Yüksek çözünürlüklü Ca Detayları yöntemleri<sup> 2 +</sup> Görüntüleme: izole organları, içinde düz kas doku, görüntü toplama ve veri analizi hazırlanması.

Abstract

Ca 2 + görüntüleme düz kas membran potansiyeli değişiklikleri, iç mağazalardan Ca 2 + gibi serbest bırakılması gibi neden olmayabilir hücresel mekanizmaları içine fikir verir ve birden fazla hücreyi aynı anda izlenebilir, örneğin, değerlendirmek için izin , kaplin sinsityal doku. Hücre içi Ca 2 + transientler düz kas yaygındır, ama doğru bir şekilde ölçmek için zor bir organ bakış genellikle geniş bir alan üzerinde, kendi stokastik oluşumu kaynaklanan sorunlar nedeniyle bu sözleşme eğilimli. Bu sorunu aşmak için, biz, otomatik bir biçimde, bu tür olayların sıklığı, yeri ve genlik kazanmak ve daha sonra analiz etmek için bir dizi görüntüleme protokolleri ve analiz rutinleri geliştirdik. Bu yaklaşım, başka bağlamlarda uygulanabilir olsa da, kendi yerel purinerjik Ca 2 algılama içerir Mikronaltı çözünürlüğe sahip verici sürümü bulmak için transientler .

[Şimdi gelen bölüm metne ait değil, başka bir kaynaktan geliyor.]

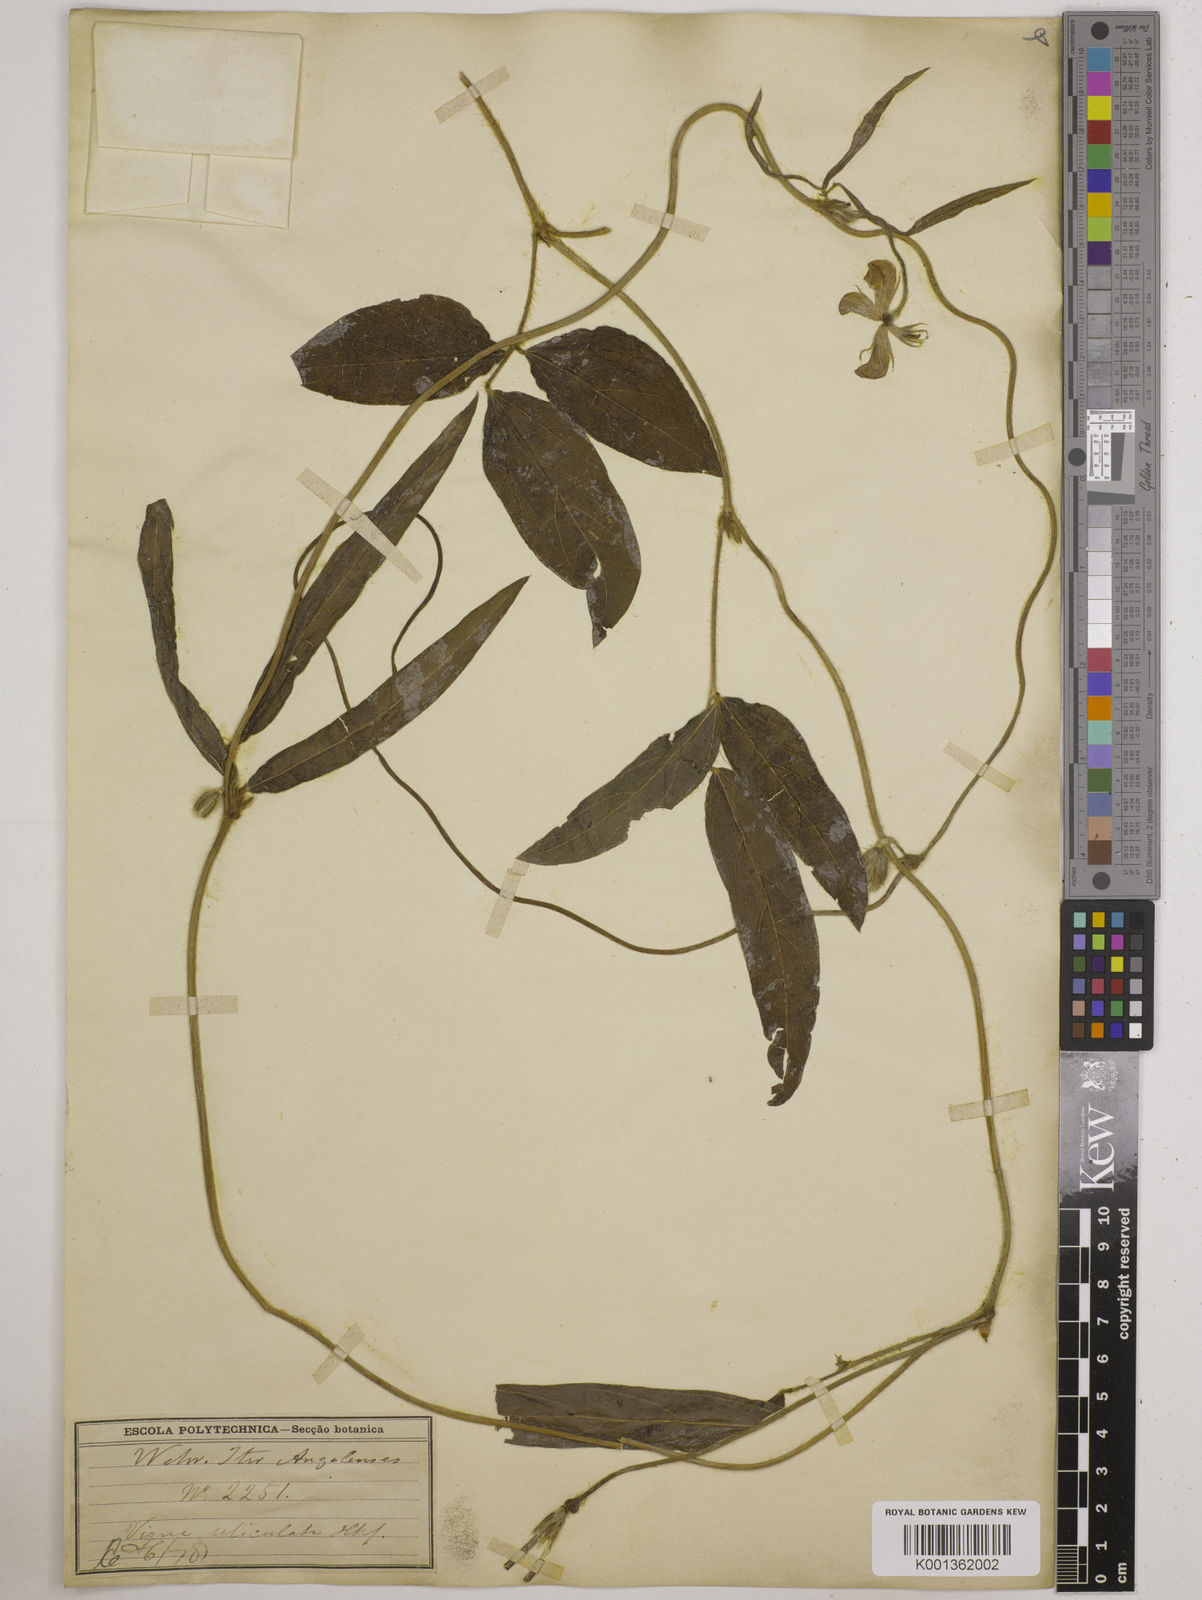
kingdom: Plantae
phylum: Tracheophyta
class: Magnoliopsida
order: Fabales
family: Fabaceae
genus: Vigna
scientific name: Vigna reticulata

ATP detrüsör ve vaz deferens düz kas P2X1 reseptörlerine bağlanır otonom sinirler, bir cotransmitter olarak yayınlandı. Ca 2 + purinerjik neuroeffector Ca 2 + transientler (NCTS), düz kas girer. Odak Ca 2 + transientler şekilde elektrofizyoloji üzerinden pek çok avantajı olan bir nörotransmitter serbest optik izleme izin verir. Büyük ölçüde geliştirilmiş uzaysal çözünürlük dışında, optik kayıt anda birçok ayırt sitelerinden verici sürümü kayıt sağlayan ek bir avantaja sahiptir. Ayrıca, optik odak düzlemine korumak ya da hücre içi bir keskin mikroelektrot yeniden daha uzun kayıt serisi sırasında doğru daha kolay.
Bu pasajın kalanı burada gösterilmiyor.